Opinião – Ocupação das escolas: a primavera estudantil da rede estadual

 

O programa criminoso do governo Alckmin de reorganização da rede estadual, que na prática significa um eufemismo para o fechamento de escolas, turnos e salas de aula, tem gerado uma grande indignação não só de alunos, pais e professores, mas de vários setores da sociedade que vêm se colocando totalmente contrários a mais um ataque tucano à já combalida e agonizante escola pública do nosso estado.

Além disso, esse governo, de uma forma covarde, aciona o aparato repressivo do estado ” a Polícia Militar “, e o aparato jurídico ” a Procuradoria Geral do Estado “, contra estudantes da educação básica que, de uma forma pacifica, democrática e cidadã, ocupam politicamente as suas próprias escolas a fim de se fazerem ouvidos e exigindo que o Poder Executivo cumpra o preceito constitucional da gestão democrática da escola pública. Assim somos obrigados a dizer, em alto e bom som, que o governador tem uma postura criminosa e covarde.

Mas nem tudo são trevas. Tenho percorrido dezenas de escolas ocupadas pelos alunos e presenciado um dos acontecimentos mais bonitos e revitalizantes da rede estadual. Uma espécie de primavera estudantil em que adolescentes são protagonistas e agentes históricos da mudança e da crítica a uma ação perversa do governo, que visa prejudicá-los em nome da lógica do ajuste e da austeridade fiscal, nada pedagógica.

Esses meninos e meninas ocupam os prédios com responsabilidade e organização, preservando o patrimônio escolar e fazendo reuniões e assembleias constantes para avaliar o movimento e como dar prosseguimento à luta contra o desmonte da escola pública. Muitos pais e professores acampam do lado de fora da escola dando apoio e suporte, orgulhosos do despertar e engajamento de seus rebentos e pupilos.

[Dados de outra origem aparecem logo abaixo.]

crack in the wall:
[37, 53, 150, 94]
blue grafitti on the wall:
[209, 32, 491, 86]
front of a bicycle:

Criam equipes de limpeza, comunicação, segurança e de infraestrutura. Articulam saraus, palestras, teatro, música, jogos e aulas públicas. Ou seja, os jovens estão dando uma verdadeira aula de cidadania, democracia, participação, organização e criticidade. Aprendem eles e a comunidade escolar; e aprendemos todos nós. Temas como judiciário, liminar, reintegração de posse, defensoria pública, ministério público, organização horizontal etc. entram em seu universo e permitem que aprendam, na realidade experiencial, como funciona a sociedade opressora em que vivemos. Porém, aprendem mais ainda que é possível transformá-la. Agora entendem o que afirma Paulo Freire: o mundo não é; o mundo está sendo.

Creio que não haverá motivo para reposição de aulas das escolas ocupadas, pois os conteúdos vivenciados pelos estudantes que ocupam legitimamente as suas escolas são fundamentais, não só para a comunidade escolar, mas também para toda a sociedade que vive o drama da grande desigualdade social e econômica, causa de todas as mazelas e da agonia de milhões de pessoas em nosso país.

Agradecemos vocês, alunos, por ocuparem as escolas e os parabenizamos por acenderem a chama da luta e da resistência contra os exterminadores da educação pública.

*Carlos Giannazi é deputado Estadual (PSOL) e membro titular da Comissão de Educação e Cultura da Assembleia Legislativa de São Paulo.